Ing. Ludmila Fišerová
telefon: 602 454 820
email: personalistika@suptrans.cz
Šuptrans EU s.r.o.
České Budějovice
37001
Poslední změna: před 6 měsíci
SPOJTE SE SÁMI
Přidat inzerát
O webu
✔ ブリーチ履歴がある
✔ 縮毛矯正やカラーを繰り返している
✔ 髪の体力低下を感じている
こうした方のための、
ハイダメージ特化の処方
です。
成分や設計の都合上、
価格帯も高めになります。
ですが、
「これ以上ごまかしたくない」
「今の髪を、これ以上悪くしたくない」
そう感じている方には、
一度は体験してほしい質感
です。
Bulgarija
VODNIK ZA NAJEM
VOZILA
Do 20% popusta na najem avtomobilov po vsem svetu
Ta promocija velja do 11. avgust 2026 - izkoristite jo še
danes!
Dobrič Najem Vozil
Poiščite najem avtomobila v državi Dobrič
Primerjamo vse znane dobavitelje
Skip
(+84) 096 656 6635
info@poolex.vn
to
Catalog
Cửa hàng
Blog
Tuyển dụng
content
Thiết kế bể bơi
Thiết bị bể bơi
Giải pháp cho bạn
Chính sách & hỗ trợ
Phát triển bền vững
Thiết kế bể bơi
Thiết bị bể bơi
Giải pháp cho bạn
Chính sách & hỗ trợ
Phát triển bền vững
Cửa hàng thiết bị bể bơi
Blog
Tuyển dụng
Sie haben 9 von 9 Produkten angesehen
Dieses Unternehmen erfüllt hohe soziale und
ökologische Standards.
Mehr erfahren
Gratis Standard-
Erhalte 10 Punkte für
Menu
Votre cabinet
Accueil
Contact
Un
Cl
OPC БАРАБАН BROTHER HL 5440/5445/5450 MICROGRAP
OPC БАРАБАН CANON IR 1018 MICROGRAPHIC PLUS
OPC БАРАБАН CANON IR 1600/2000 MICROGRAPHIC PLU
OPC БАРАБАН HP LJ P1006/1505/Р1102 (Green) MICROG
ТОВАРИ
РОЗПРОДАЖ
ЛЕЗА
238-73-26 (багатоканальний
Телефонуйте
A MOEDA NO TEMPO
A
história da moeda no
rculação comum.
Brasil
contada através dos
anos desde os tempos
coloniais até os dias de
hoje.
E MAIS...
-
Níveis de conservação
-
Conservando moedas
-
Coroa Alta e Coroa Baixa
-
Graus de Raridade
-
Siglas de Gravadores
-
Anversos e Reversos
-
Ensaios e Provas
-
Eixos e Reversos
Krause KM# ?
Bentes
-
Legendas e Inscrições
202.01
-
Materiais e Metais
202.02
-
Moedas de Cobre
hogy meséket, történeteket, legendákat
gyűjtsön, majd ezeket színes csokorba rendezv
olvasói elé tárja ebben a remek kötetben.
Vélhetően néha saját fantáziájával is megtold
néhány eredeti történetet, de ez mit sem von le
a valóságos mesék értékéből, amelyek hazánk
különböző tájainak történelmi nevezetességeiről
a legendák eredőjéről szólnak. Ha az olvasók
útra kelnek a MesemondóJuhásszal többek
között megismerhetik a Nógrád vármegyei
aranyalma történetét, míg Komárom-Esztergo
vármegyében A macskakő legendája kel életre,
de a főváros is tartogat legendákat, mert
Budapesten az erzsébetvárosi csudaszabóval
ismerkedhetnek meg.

============

#### What to produce:
Looking at the records above, how many of their lines carry the string "legendákat"? Answer with the number and nothing else.

#### Expected answer:
2